An exact copy of every record, without the pictures, is what should come back.
#### Provided data
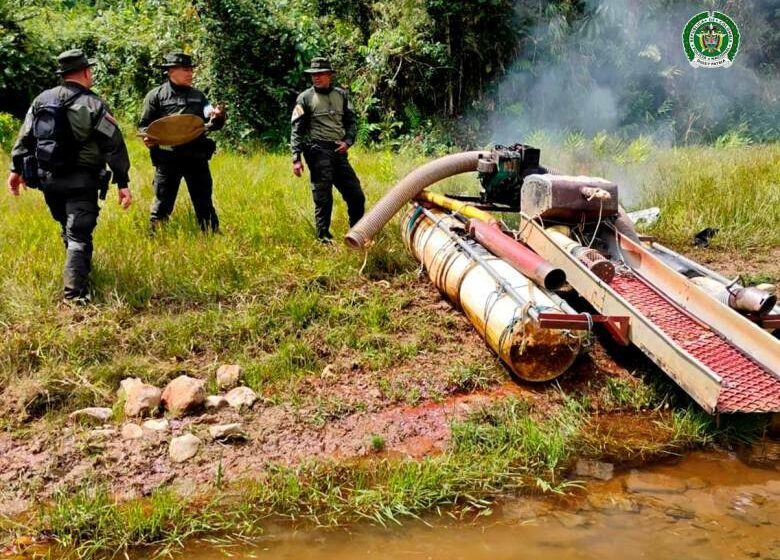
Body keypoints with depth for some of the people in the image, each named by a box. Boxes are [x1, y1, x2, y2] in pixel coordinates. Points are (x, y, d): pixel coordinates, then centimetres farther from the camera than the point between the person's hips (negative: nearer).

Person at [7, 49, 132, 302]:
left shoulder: (42, 99, 7)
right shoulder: (92, 104, -8)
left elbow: (25, 137, 10)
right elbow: (114, 145, -11)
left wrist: (16, 169, 18)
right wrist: (123, 183, -9)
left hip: (47, 178, 6)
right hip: (80, 182, -6)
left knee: (69, 229, 24)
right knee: (78, 236, -6)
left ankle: (81, 270, 43)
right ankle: (75, 295, -15)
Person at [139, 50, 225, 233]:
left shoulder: (198, 95, 13)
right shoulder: (156, 96, 3)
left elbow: (212, 123, 14)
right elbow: (145, 125, 5)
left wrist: (217, 118, -10)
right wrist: (147, 138, -17)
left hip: (196, 157, 3)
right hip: (167, 158, -3)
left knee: (204, 203, 9)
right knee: (162, 203, 4)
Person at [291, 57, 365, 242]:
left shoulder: (341, 95, 12)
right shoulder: (305, 98, 0)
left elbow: (351, 122, 18)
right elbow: (297, 130, -2)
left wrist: (348, 141, -2)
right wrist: (296, 159, -9)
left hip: (339, 153, 4)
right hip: (318, 153, -4)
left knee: (356, 196, 6)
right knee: (323, 199, -3)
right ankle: (324, 238, 8)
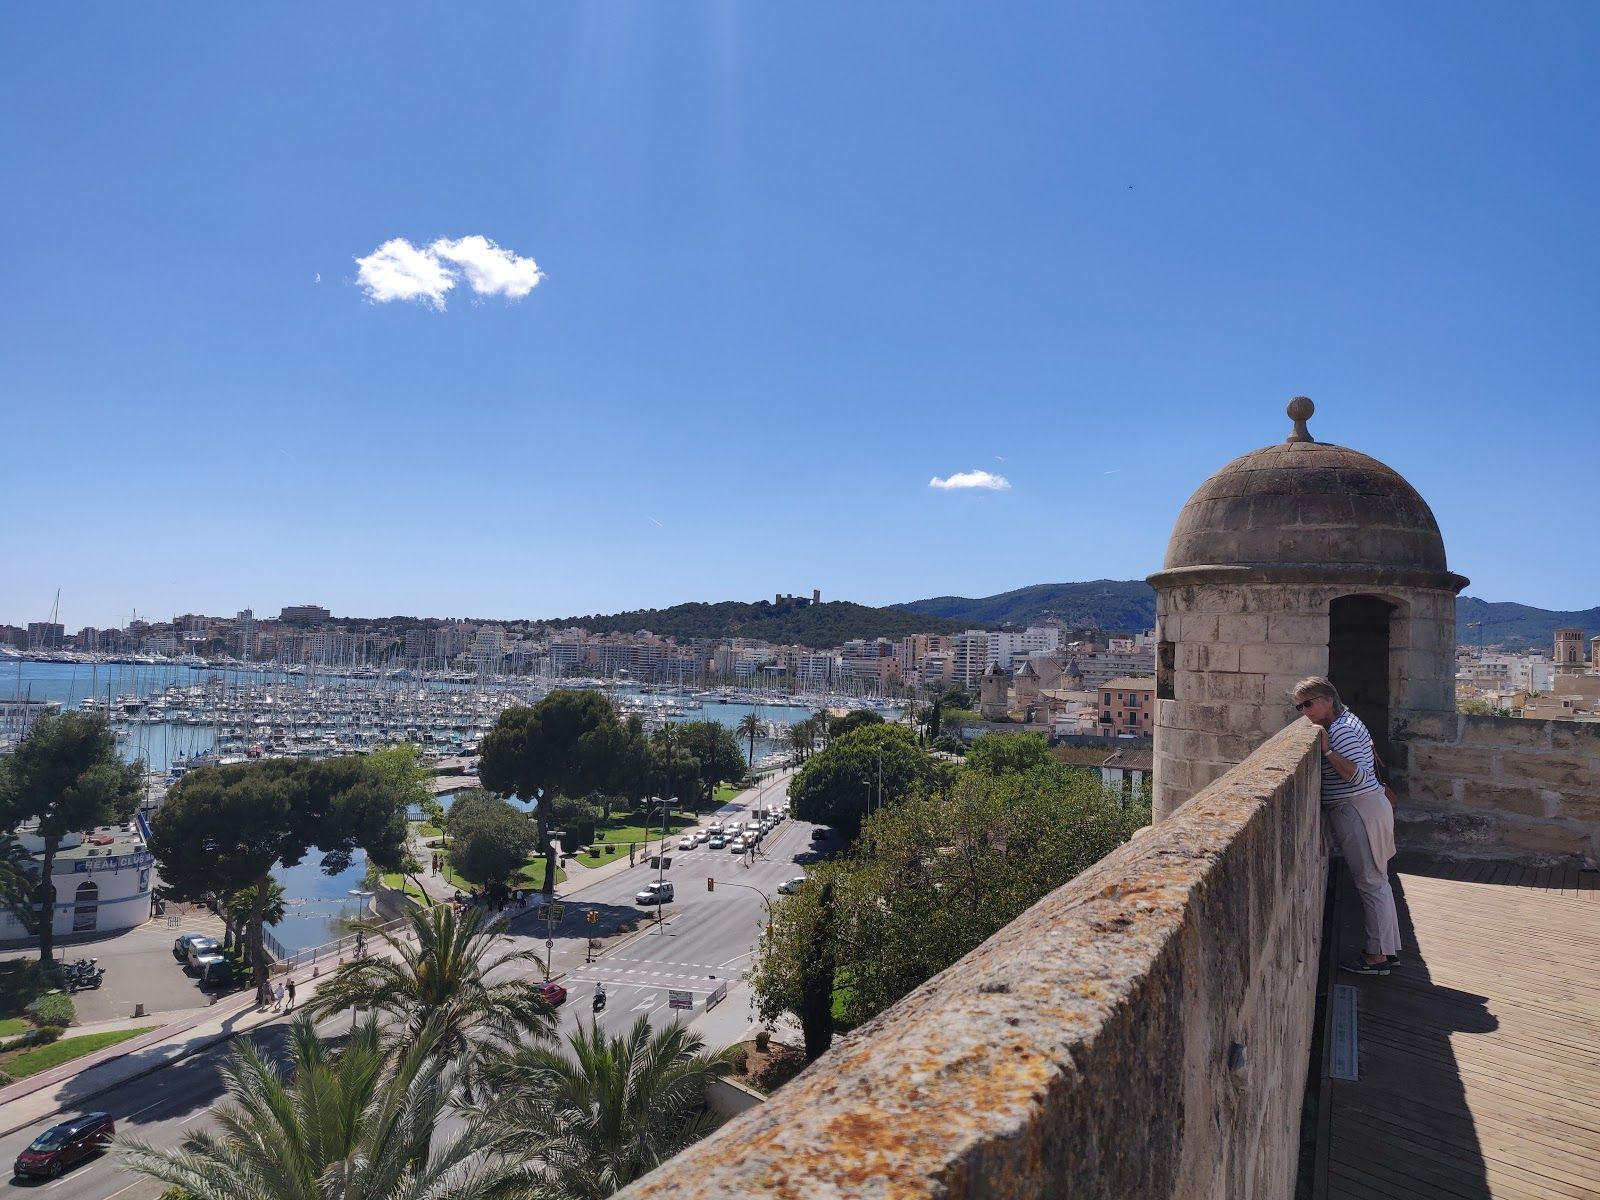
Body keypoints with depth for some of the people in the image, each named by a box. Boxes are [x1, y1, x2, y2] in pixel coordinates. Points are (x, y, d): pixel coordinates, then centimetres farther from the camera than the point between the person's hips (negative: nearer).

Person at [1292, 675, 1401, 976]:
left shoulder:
########
Expected answer -
Body keypoints with depth for some of the people in the image, each named by a box. Boxes are [x1, y1, x2, y2] in pixel coordinates. Points are (x, y, d): pixel coordinates, then centimetres farther from the camera than the point between the person's hips (negative: nearer).

Person at [7, 49, 132, 302]:
left shoulder: (42, 99, 7)
right shoulder: (92, 104, -8)
left elbow: (25, 137, 10)
right elbow: (114, 145, -11)
left wrist: (16, 169, 18)
right wrist: (123, 183, -9)
left hip: (47, 178, 6)
right hip: (80, 182, -6)
left knee: (69, 229, 24)
right knee: (78, 236, -6)
left ankle: (81, 270, 43)
right ankle: (75, 295, -15)
Person at [139, 50, 225, 233]:
left shoulder: (198, 95, 13)
right shoulder: (156, 96, 3)
left elbow: (212, 123, 14)
right elbow: (145, 125, 5)
left wrist: (217, 118, -10)
right wrist: (147, 138, -17)
left hip: (196, 157, 3)
right hip: (167, 158, -3)
left knee: (204, 203, 9)
right knee: (162, 203, 4)
Person at [291, 57, 365, 242]:
left shoulder: (341, 95, 12)
right shoulder: (305, 98, 0)
left elbow: (351, 122, 18)
right elbow: (297, 130, -2)
left wrist: (348, 141, -2)
right wrist: (296, 159, -9)
left hip: (339, 153, 4)
right hip: (318, 153, -4)
left knee: (356, 196, 6)
right knee: (323, 199, -3)
right ankle: (324, 238, 8)
Body keypoints with depth for some of the people in the image, each named by a box. Boxes are [x1, y1, x2, y2] in pixel coordinates. Points are (x, y, d): pixel coordinates, then centimetres farther from the camera than the point between the person's hips (negative: nearer).

Person at [1292, 675, 1401, 976]:
left shoulder:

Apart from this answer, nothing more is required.